Abstract
In consultation with experts in the fields of education research and whole school improvement, researchers at the Comprehensive School Reform Quality (CSRQ) Center created a framework for evaluating the scientific rigor of research studies that report on the efficacy of whole school improvement models. In this paper, the authors begin with a brief introduction to the challenges of developing standards of acceptable research practices and establishing a method of review that enables cross-program comparisons. The authors discuss CSRQ Center standards in reference to six primary areas of review: design, assessment, implementation, sampling, timing, and data analysis. Each standard is presented and the empirical rationale for evaluation criteria is explored. The authors conclude by presenting guidelines for researchers who report on the outcomes of evaluations of whole school improvement models. This discussion highlights the importance of ongoing conversation about the nature of evidence and components of research practice that illuminate program effectiveness within a larger framework of contemporary education policy and whole school improvement legislation.
Notes
1The Center was funded from 2003–2006 by the U.S. Department of Education's Office of Elementary and Secondary Education through a Comprehensive School Reform Quality Initiative Grant, S332B030012, and was operated by the American Institutes for Research.
2The CSRQ Center reports can be found at http://www.csrq.org
3To meet requirements for evidence of program impact and effectiveness specified by the No Child Left Behind Act (NCLB) of 2001, school reform models must demonstrate strong evidence of their effectiveness in increasing student academic achievement.

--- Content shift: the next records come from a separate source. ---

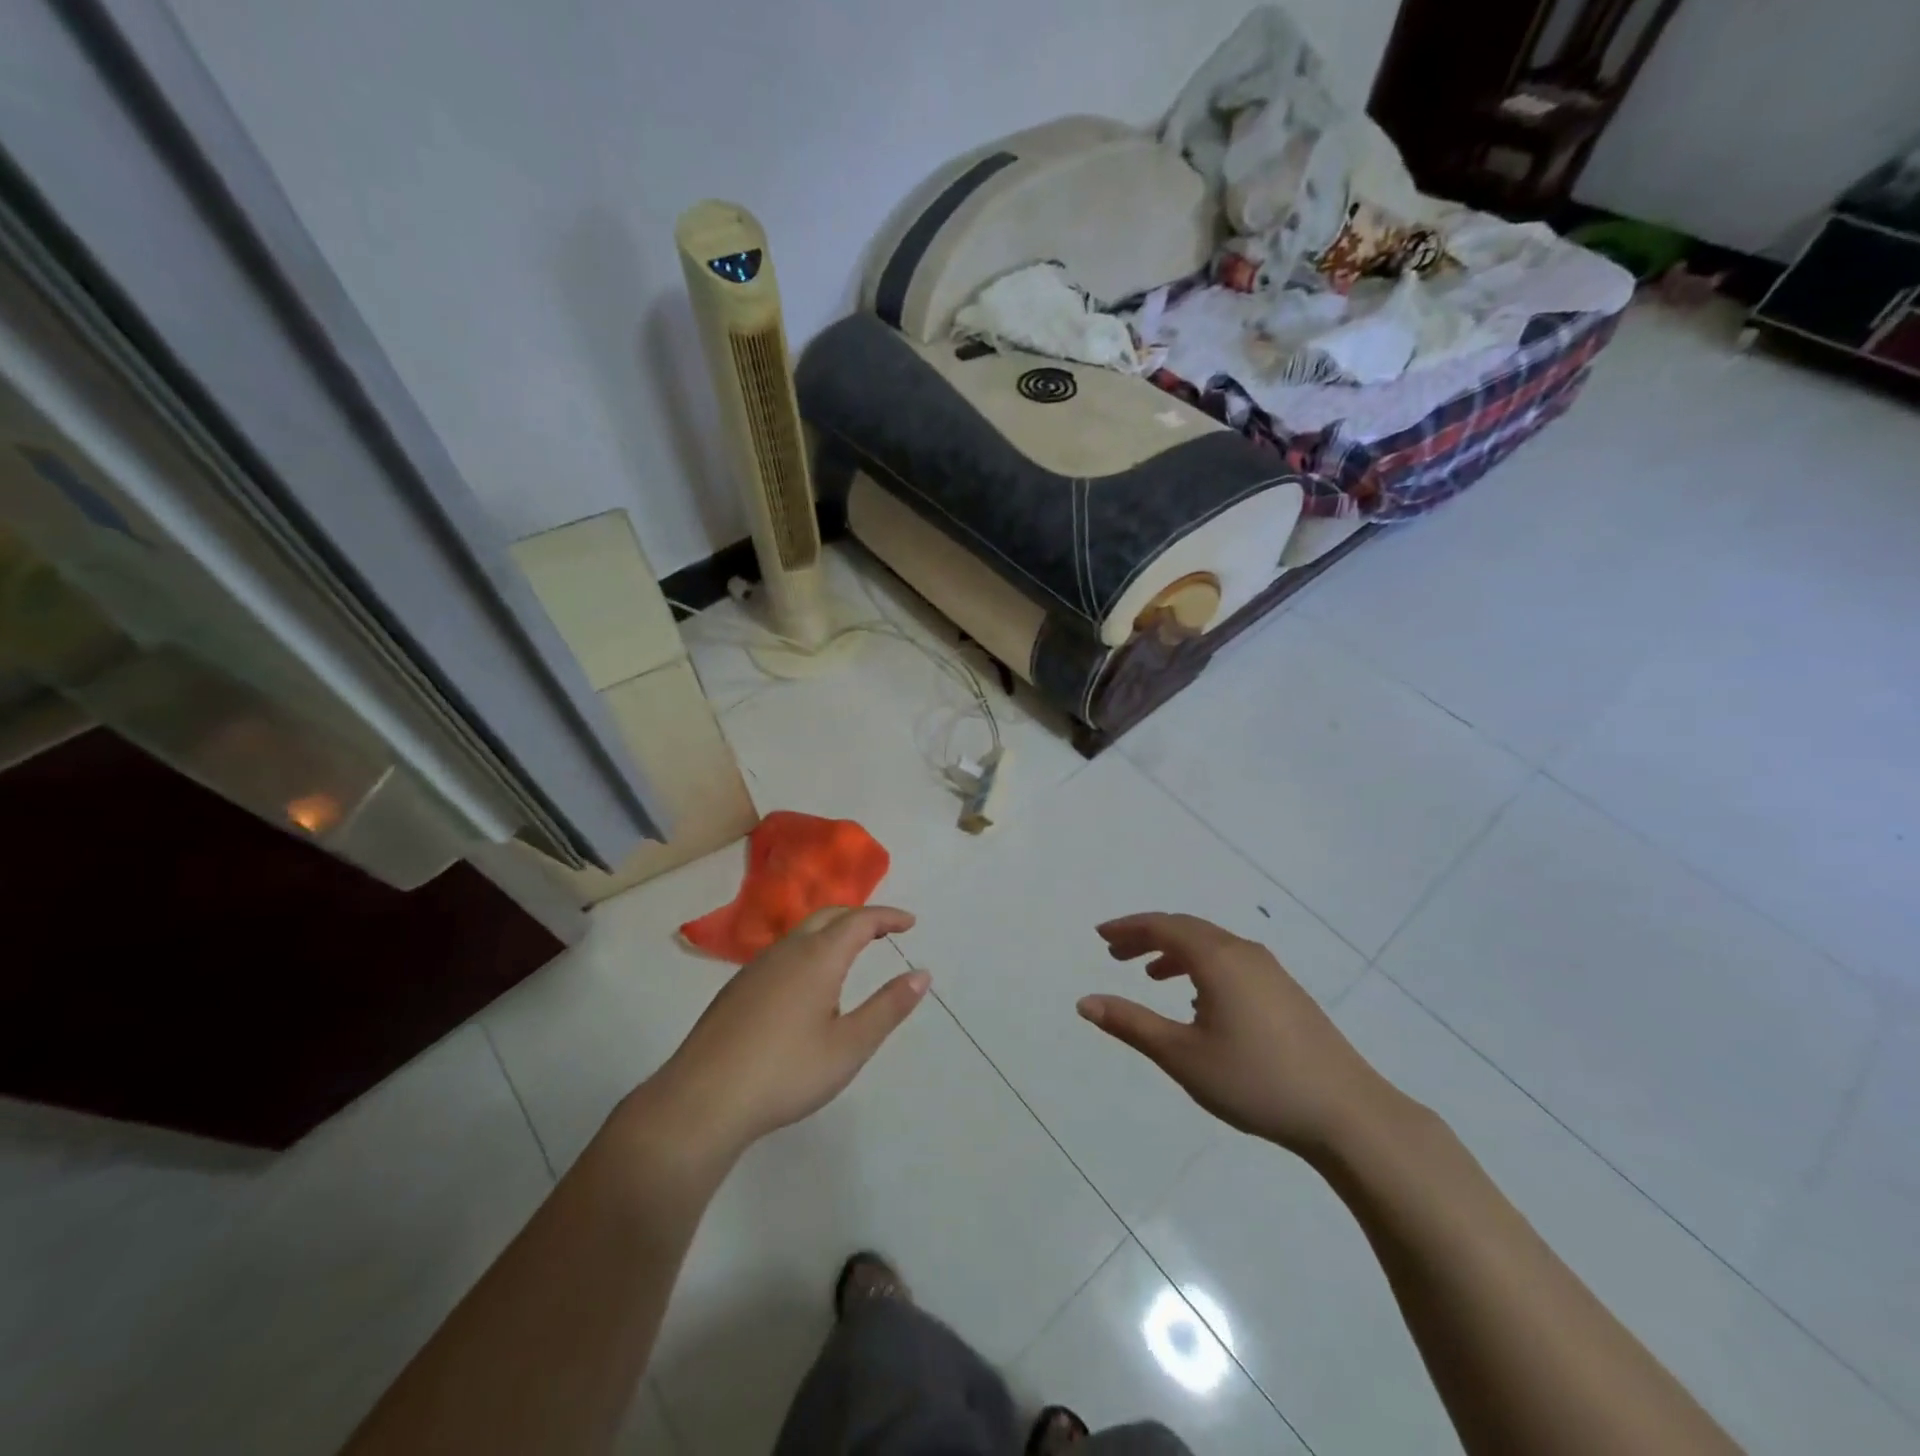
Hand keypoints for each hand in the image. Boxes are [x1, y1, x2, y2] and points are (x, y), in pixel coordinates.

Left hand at [634, 907, 929, 1159]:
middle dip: (860, 917)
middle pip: (829, 916)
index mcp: (818, 957)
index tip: (911, 923)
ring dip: (832, 931)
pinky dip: (809, 948)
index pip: (860, 921)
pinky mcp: (737, 988)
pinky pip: (783, 952)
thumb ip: (888, 1007)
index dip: (888, 917)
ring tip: (851, 951)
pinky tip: (808, 982)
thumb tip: (922, 974)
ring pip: (801, 932)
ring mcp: (756, 968)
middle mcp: (787, 951)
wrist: (702, 1100)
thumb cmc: (786, 1072)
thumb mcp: (849, 1046)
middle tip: (884, 931)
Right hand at [1077, 912, 1396, 1158]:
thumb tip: (1084, 1002)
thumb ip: (1131, 1024)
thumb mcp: (1182, 1056)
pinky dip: (1203, 966)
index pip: (1163, 926)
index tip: (1101, 936)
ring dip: (1176, 952)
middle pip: (1187, 929)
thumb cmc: (1256, 1081)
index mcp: (1217, 958)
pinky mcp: (1287, 992)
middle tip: (1116, 953)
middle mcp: (1244, 952)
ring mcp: (1271, 971)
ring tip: (1151, 975)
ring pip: (1212, 945)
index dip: (1128, 928)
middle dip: (1148, 937)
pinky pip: (1232, 962)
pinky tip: (1200, 1000)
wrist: (1347, 1113)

The requirement that studies eligible for review by the CSRQ Center include academic achievement outcomes was based on the determination that this information would be of primary interest to education consumers.

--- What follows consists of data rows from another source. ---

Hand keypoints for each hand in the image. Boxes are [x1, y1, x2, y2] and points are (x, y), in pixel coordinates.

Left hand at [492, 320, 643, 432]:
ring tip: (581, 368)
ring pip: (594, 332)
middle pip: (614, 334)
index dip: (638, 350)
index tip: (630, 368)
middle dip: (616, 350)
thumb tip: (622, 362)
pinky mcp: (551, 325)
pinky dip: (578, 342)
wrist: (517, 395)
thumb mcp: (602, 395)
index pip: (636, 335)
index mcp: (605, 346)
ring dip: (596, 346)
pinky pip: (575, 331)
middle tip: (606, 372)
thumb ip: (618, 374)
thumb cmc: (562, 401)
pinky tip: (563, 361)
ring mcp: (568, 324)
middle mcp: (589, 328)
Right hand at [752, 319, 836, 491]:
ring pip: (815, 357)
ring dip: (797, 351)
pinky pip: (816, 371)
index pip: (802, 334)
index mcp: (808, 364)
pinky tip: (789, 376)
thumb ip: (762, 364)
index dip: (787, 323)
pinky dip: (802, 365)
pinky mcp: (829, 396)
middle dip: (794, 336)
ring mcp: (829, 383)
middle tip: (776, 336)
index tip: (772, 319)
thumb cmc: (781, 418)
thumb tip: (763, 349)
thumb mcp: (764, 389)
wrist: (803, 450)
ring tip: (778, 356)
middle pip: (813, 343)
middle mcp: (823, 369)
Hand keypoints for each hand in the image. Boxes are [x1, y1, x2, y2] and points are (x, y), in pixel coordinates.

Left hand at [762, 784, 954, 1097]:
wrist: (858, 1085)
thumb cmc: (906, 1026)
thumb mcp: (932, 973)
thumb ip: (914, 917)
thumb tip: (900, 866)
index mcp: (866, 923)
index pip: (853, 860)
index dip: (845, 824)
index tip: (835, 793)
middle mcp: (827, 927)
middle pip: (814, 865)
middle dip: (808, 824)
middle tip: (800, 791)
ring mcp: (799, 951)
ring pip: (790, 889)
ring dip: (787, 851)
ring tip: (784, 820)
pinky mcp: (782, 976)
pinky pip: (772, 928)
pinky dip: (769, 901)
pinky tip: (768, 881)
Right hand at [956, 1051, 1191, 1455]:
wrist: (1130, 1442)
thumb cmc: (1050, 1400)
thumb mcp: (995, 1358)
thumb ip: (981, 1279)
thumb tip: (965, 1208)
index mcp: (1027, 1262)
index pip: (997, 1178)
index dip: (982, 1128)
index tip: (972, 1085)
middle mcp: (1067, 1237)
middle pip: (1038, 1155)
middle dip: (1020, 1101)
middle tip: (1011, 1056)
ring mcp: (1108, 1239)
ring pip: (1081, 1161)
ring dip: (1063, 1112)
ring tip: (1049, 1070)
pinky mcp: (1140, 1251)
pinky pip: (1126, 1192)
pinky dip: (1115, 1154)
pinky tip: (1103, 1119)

4According to CSRQ standards for review, an example of an instrument with insufficient face validity would be a study of achievement involving students generating as many alternative uses of common objects as they can. An example of an instrument with moderate face validity would be a teacher-developed assessment. An example of an instrument with strong face validity would be a state or national standardized assessment with known psychometric properties.
5An example of a non-critical threat that could have led to the conclusion that the study should not continue for further review was severe or differential attrition. According to CSRQ Center standards, severe attrition is defined as at least a 20% loss of respondents (schools or individual students). Differential attrition is defined as at least 7% of the students in one group leaving for a different reason than students in the comparison group.
6Results from the CSRQ Education Service Provider, Secondary, and updated Elementary School Reports are not included in this figure. During the process of reviewing hundreds of studies in preparation for the CSRQ Center reports, reviewers became increasingly adept at screening studies for initial relevance. Many types of studies that were included for initial review in the first report were screened out before receiving initial review during the second, third, and fourth reports. As a result, the pool of initially relevant studies from the Elementary School Report provides a more illustrative example of study characteristics for those studies that did not ultimately receive full review.